* [Records from a data source]
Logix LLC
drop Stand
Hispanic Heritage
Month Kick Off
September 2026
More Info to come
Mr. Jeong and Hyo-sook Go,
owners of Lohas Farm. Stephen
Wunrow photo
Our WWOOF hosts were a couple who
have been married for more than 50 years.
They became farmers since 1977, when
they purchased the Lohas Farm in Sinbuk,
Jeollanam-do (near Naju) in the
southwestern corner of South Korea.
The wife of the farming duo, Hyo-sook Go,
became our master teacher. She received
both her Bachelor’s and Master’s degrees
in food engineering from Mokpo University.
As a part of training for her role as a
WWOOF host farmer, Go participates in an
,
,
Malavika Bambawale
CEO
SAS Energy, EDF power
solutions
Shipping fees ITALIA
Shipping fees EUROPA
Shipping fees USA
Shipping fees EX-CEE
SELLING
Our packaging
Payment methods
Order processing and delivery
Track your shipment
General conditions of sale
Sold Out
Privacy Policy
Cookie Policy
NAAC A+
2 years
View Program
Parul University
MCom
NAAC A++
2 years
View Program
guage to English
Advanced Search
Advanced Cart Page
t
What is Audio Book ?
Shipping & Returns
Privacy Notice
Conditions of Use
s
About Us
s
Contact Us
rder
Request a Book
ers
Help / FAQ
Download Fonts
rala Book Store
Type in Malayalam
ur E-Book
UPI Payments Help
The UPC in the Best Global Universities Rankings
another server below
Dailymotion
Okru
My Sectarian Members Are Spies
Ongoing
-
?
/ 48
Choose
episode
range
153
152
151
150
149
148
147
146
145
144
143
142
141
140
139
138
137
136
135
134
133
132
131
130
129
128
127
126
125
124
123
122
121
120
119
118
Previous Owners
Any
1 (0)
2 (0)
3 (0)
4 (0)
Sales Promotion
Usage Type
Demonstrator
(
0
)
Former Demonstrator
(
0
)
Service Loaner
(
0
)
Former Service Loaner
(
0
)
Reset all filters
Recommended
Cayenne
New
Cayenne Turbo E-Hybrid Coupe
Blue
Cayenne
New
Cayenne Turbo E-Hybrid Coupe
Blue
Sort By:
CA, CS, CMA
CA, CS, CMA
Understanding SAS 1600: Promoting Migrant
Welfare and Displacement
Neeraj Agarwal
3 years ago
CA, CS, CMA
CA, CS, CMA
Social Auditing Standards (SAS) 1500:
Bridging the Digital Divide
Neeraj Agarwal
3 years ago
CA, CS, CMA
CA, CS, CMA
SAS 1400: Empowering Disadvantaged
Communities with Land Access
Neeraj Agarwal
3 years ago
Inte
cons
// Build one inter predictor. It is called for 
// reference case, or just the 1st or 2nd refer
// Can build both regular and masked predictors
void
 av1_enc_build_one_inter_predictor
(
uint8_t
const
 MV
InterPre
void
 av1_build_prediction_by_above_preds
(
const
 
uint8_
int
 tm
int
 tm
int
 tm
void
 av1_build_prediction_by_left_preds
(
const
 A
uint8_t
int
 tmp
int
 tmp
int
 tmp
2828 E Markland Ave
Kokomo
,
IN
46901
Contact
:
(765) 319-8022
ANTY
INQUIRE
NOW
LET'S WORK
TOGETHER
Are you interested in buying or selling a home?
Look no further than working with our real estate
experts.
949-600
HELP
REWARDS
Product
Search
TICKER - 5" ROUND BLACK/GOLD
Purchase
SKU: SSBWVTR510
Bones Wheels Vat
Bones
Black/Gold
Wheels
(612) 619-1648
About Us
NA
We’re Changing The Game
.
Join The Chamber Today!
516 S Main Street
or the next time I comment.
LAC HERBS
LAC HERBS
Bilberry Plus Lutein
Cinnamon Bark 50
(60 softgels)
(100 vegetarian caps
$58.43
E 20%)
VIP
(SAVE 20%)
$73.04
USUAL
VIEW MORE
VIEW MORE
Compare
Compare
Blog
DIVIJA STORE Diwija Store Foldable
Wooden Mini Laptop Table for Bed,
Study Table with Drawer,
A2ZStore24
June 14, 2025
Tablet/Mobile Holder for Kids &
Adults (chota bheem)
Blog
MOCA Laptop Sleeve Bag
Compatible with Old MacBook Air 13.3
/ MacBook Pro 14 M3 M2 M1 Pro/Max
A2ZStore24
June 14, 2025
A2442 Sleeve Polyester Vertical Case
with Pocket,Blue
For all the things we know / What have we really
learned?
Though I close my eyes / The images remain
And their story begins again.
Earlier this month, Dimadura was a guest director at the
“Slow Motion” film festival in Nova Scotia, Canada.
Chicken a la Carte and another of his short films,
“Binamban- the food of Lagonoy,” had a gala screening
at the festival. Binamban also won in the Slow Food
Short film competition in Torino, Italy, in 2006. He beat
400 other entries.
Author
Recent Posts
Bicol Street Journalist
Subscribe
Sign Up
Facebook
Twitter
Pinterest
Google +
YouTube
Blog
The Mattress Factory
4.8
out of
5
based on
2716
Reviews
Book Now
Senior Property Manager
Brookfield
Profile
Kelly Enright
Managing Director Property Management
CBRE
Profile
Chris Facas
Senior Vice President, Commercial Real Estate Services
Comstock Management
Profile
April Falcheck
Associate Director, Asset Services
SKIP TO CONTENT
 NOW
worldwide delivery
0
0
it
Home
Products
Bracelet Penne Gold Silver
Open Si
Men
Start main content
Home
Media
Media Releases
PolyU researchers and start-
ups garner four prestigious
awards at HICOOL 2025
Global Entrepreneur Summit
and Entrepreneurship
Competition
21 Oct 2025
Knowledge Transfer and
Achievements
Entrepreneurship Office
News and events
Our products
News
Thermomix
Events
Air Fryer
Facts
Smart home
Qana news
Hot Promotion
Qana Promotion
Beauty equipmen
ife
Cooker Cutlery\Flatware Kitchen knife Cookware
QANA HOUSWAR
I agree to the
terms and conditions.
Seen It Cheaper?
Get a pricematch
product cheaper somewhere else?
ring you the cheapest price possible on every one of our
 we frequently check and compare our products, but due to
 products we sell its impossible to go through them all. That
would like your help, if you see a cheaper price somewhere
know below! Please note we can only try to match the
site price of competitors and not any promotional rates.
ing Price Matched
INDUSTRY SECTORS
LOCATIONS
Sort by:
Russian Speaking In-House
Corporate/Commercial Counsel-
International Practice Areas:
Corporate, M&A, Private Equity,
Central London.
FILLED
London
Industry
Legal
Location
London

* [Job item]
Provide all the records again, word for word.

* [Expected answer]
Logix LLC
drop Stand
Hispanic Heritage
Month Kick Off
September 2026
More Info to come
Mr. Jeong and Hyo-sook Go,
owners of Lohas Farm. Stephen
Wunrow photo
Our WWOOF hosts were a couple who
have been married for more than 50 years.
They became farmers since 1977, when
they purchased the Lohas Farm in Sinbuk,
Jeollanam-do (near Naju) in the
southwestern corner of South Korea.
The wife of the farming duo, Hyo-sook Go,
became our master teacher. She received
both her Bachelor’s and Master’s degrees
in food engineering from Mokpo University.
As a part of training for her role as a
WWOOF host farmer, Go participates in an
,
,
Malavika Bambawale
CEO
SAS Energy, EDF power
solutions
Shipping fees ITALIA
Shipping fees EUROPA
Shipping fees USA
Shipping fees EX-CEE
SELLING
Our packaging
Payment methods
Order processing and delivery
Track your shipment
General conditions of sale
Sold Out
Privacy Policy
Cookie Policy
NAAC A+
2 years
View Program
Parul University
MCom
NAAC A++
2 years
View Program
guage to English
Advanced Search
Advanced Cart Page
t
What is Audio Book ?
Shipping & Returns
Privacy Notice
Conditions of Use
s
About Us
s
Contact Us
rder
Request a Book
ers
Help / FAQ
Download Fonts
rala Book Store
Type in Malayalam
ur E-Book
UPI Payments Help
The UPC in the Best Global Universities Rankings
another server below
Dailymotion
Okru
My Sectarian Members Are Spies
Ongoing
-
?
/ 48
Choose
episode
range
153
152
151
150
149
148
147
146
145
144
143
142
141
140
139
138
137
136
135
134
133
132
131
130
129
128
127
126
125
124
123
122
121
120
119
118
Previous Owners
Any
1 (0)
2 (0)
3 (0)
4 (0)
Sales Promotion
Usage Type
Demonstrator
(
0
)
Former Demonstrator
(
0
)
Service Loaner
(
0
)
Former Service Loaner
(
0
)
Reset all filters
Recommended
Cayenne
New
Cayenne Turbo E-Hybrid Coupe
Blue
Cayenne
New
Cayenne Turbo E-Hybrid Coupe
Blue
Sort By:
CA, CS, CMA
CA, CS, CMA
Understanding SAS 1600: Promoting Migrant
Welfare and Displacement
Neeraj Agarwal
3 years ago
CA, CS, CMA
CA, CS, CMA
Social Auditing Standards (SAS) 1500:
Bridging the Digital Divide
Neeraj Agarwal
3 years ago
CA, CS, CMA
CA, CS, CMA
SAS 1400: Empowering Disadvantaged
Communities with Land Access
Neeraj Agarwal
3 years ago
Inte
cons
// Build one inter predictor. It is called for 
// reference case, or just the 1st or 2nd refer
// Can build both regular and masked predictors
void
 av1_enc_build_one_inter_predictor
(
uint8_t
const
 MV
InterPre
void
 av1_build_prediction_by_above_preds
(
const
 
uint8_
int
 tm
int
 tm
int
 tm
void
 av1_build_prediction_by_left_preds
(
const
 A
uint8_t
int
 tmp
int
 tmp
int
 tmp
2828 E Markland Ave
Kokomo
,
IN
46901
Contact
:
(765) 319-8022
ANTY
INQUIRE
NOW
LET'S WORK
TOGETHER
Are you interested in buying or selling a home?
Look no further than working with our real estate
experts.
949-600
HELP
REWARDS
Product
Search
TICKER - 5" ROUND BLACK/GOLD
Purchase
SKU: SSBWVTR510
Bones Wheels Vat
Bones
Black/Gold
Wheels
(612) 619-1648
About Us
NA
We’re Changing The Game
.
Join The Chamber Today!
516 S Main Street
or the next time I comment.
LAC HERBS
LAC HERBS
Bilberry Plus Lutein
Cinnamon Bark 50
(60 softgels)
(100 vegetarian caps
$58.43
E 20%)
VIP
(SAVE 20%)
$73.04
USUAL
VIEW MORE
VIEW MORE
Compare
Compare
Blog
DIVIJA STORE Diwija Store Foldable
Wooden Mini Laptop Table for Bed,
Study Table with Drawer,
A2ZStore24
June 14, 2025
Tablet/Mobile Holder for Kids &
Adults (chota bheem)
Blog
MOCA Laptop Sleeve Bag
Compatible with Old MacBook Air 13.3
/ MacBook Pro 14 M3 M2 M1 Pro/Max
A2ZStore24
June 14, 2025
A2442 Sleeve Polyester Vertical Case
with Pocket,Blue
For all the things we know / What have we really
learned?
Though I close my eyes / The images remain
And their story begins again.
Earlier this month, Dimadura was a guest director at the
“Slow Motion” film festival in Nova Scotia, Canada.
Chicken a la Carte and another of his short films,
“Binamban- the food of Lagonoy,” had a gala screening
at the festival. Binamban also won in the Slow Food
Short film competition in Torino, Italy, in 2006. He beat
400 other entries.
Author
Recent Posts
Bicol Street Journalist
Subscribe
Sign Up
Facebook
Twitter
Pinterest
Google +
YouTube
Blog
The Mattress Factory
4.8
out of
5
based on
2716
Reviews
Book Now
Senior Property Manager
Brookfield
Profile
Kelly Enright
Managing Director Property Management
CBRE
Profile
Chris Facas
Senior Vice President, Commercial Real Estate Services
Comstock Management
Profile
April Falcheck
Associate Director, Asset Services
SKIP TO CONTENT
 NOW
worldwide delivery
0
0
it
Home
Products
Bracelet Penne Gold Silver
Open Si
Men
Start main content
Home
Media
Media Releases
PolyU researchers and start-
ups garner four prestigious
awards at HICOOL 2025
Global Entrepreneur Summit
and Entrepreneurship
Competition
21 Oct 2025
Knowledge Transfer and
Achievements
Entrepreneurship Office
News and events
Our products
News
Thermomix
Events
Air Fryer
Facts
Smart home
Qana news
Hot Promotion
Qana Promotion
Beauty equipmen
ife
Cooker Cutlery\Flatware Kitchen knife Cookware
QANA HOUSWAR
I agree to the
terms and conditions.
Seen It Cheaper?
Get a pricematch
product cheaper somewhere else?
ring you the cheapest price possible on every one of our
 we frequently check and compare our products, but due to
 products we sell its impossible to go through them all. That
would like your help, if you see a cheaper price somewhere
know below! Please note we can only try to match the
site price of competitors and not any promotional rates.
ing Price Matched
INDUSTRY SECTORS
LOCATIONS
Sort by:
Russian Speaking In-House
Corporate/Commercial Counsel-
International Practice Areas:
Corporate, M&A, Private Equity,
Central London.
FILLED
London
Industry
Legal
Location
London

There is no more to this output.